Hmm, that just reminded me of ET. I swear I didn’t mean that.
When I read your words I’m right there with you. Thank you for taking me along, into your world. Your heart positively glows.
Hmm, that just reminded me of ET. I swear I didn’t mean that.
Wow. That was…well I’m not sure at all what the hell that was. And yet I’m glad I read it.
Thanks.
You really are a gifted writer, your posts are absolutely dazzling in their brilliance.
As I read the OP tears streamed down my face. I know of what you speak somewhat intimately. Especially the nursing home thing, I could smell it and feel it all, just reading your words.

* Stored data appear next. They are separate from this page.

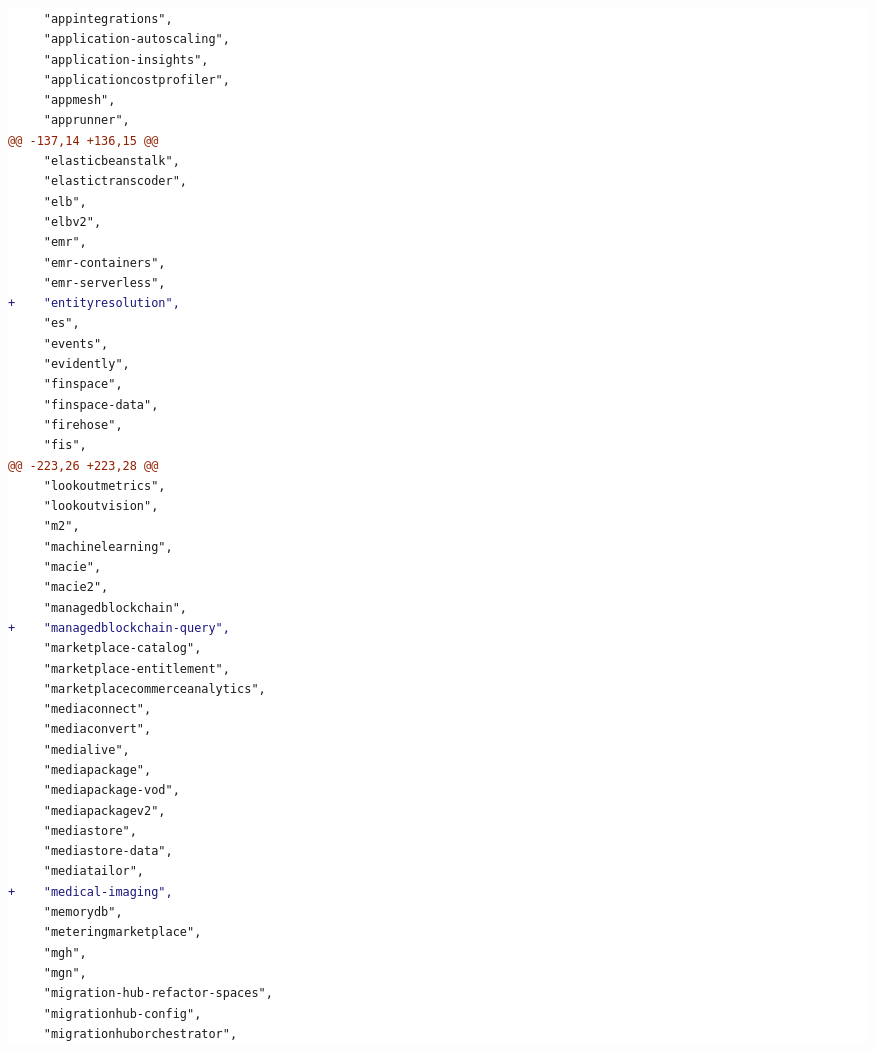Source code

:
 ```diff
     "appintegrations",
     "application-autoscaling",
     "application-insights",
     "applicationcostprofiler",
     "appmesh",
     "apprunner",
@@ -137,14 +136,15 @@
     "elasticbeanstalk",
     "elastictranscoder",
     "elb",
     "elbv2",
     "emr",
     "emr-containers",
     "emr-serverless",
+    "entityresolution",
     "es",
     "events",
     "evidently",
     "finspace",
     "finspace-data",
     "firehose",
     "fis",
@@ -223,26 +223,28 @@
     "lookoutmetrics",
     "lookoutvision",
     "m2",
     "machinelearning",
     "macie",
     "macie2",
     "managedblockchain",
+    "managedblockchain-query",
     "marketplace-catalog",
     "marketplace-entitlement",
     "marketplacecommerceanalytics",
     "mediaconnect",
     "mediaconvert",
     "medialive",
     "mediapackage",
     "mediapackage-vod",
     "mediapackagev2",
     "mediastore",
     "mediastore-data",
     "mediatailor",
+    "medical-imaging",
     "memorydb",
     "meteringmarketplace",
     "mgh",
     "mgn",
     "migration-hub-refactor-spaces",
     "migrationhub-config",
     "migrationhuborchestrator",
```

I am currently watching someone die hard. Running my own one bed nursing home in our livingroom. (Also fully bedridden and paralysed), I’m about 5 + 1/2 years in, at this point, I would tell you I struggle but it would be the understatement of the century. I’m okay with the work load, I’m up to speed with the pharmacology and medicine, the actual physical tasks I’m good with.
I struggle every day to find balance. It is preached to me constantly by people not living this life. I try to find it, sometimes I succeed. Finding a way to remain light hearted challenges me the most.
I read in your words that you found a measure of both balance and lightheartedness amidst a ‘hard death’. You give me hope. And sometimes, that’s in real short supply around here. A more timely reminder could not have come into my world this day.
From the very bottom of my heart, thank you.
Scylla, your story reminds me of those from one of my favorite books, Adventures of a Bystander, by Peter F. Drucker. Please take that as praise with a bit of appreciation thrown in as well from another that’s had time to reflect on his grandparents passing. You’ve said it well.
Scylla. Thanks for your post. You truly are a great writer.
Green Weenie ,to mean something bad, originates around WWII and usually after that with the military. No idea where it came from.
Thank you for that fine compliment (and everyone else as well,) but I’m afraid you’re mistaken. As I’ve explained the phrase originates with Sven Balooga’s ill-fated 1897 traverse of the Russian Steppes, which predates WWI by 20 years.
Good Job, Grandma Scylla.
Well done, Scylla.
It can be very tough for people to let their parents die. The only way my mother was able to let my grandfather go was to take a week-long trip to the Caribbean when he was on his deathbed for the umpteenth time.
Now, if she had left instructions like “The will is here, and go ahead and call the funeral home” the teenaged grandchildren might have had an easier time of it.